Witam
Mam bardzo duży problem z moim autkiem. Przez ponad 2 lata użytkowania nie miałem większych problemów aż do momentu kiedy 2 tygodnie temu po dłuższej jeździe zgasiłem samochód. Auto nie odpaliło ponownie, niestety pozostała jedynie laweta i transport do domu.
Na wyświetlaczu pojawia się komunikat: "Failsafe engine mode". Problem mam już częściowo zdiagnozowany. Mianowicie nie ma iskry z powodu braku masy która wychodzi z komputera ECM (niebieski kabel z czarnymi kropkami) i dochodzi do przekaźnika zapłonu.

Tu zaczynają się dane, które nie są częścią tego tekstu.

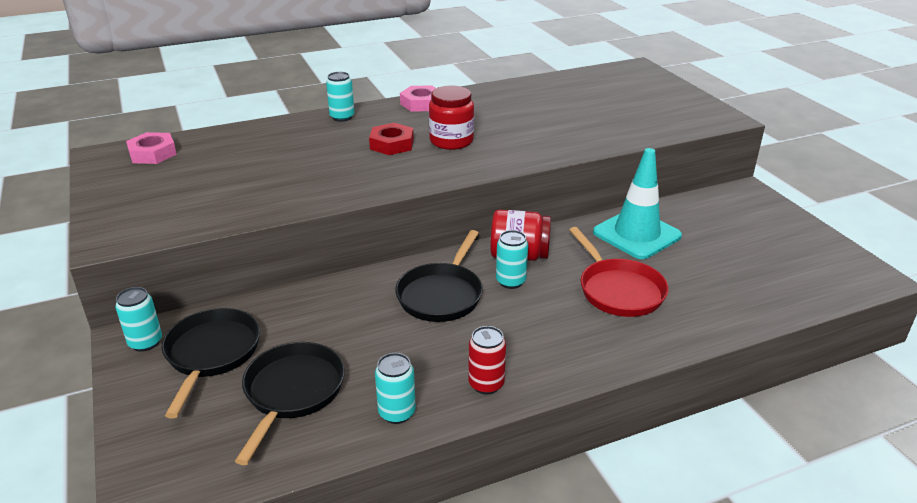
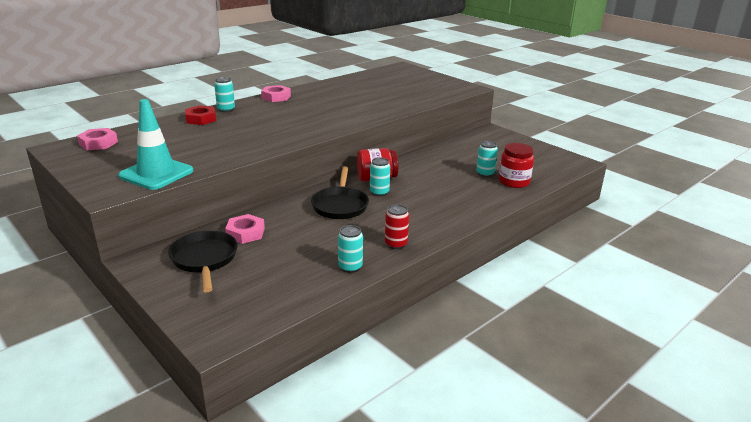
camera: 20 degrees left, 5 degrees down
(145, 342) = (150, 261): turquoise can -> turquoise can (485, 173)
(287, 319) = (245, 233): none -> pink nut
(292, 392) = (275, 269): black pan -> none
(392, 144) = (272, 120): red nut -> red nut (201, 119)
(451, 141) = (311, 115): red jar -> red jar (514, 182)
(618, 290) = (446, 187): red pan -> none
(636, 234) = (440, 159): turquoise traffic cone -> turquoise traffic cone (156, 173)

Co ciekawe jeżeli podamy chwilowo masę z karoserii na ten styk w przekaźniku auto zapala (wystarczy to zrobić tylko przy rozruchu), lecz komunikat failsafe engine mode ciągle jest na wyświetlaczu. Silnik pracuje normalnie.
Auto sprawdzałem skanerem OBD - żadnych błędów, bezpieczniki też wszystkie ok.
Teraz pytanie czemu nie idzie sygnał masowy na ten przekaźnik w chwili rozruchu? Co jest za to odpowiedzialne?
Może ktoś z Was miał kiedyś podobny problem albo zna jakiegoś specjalistę z okolic Częstochowy.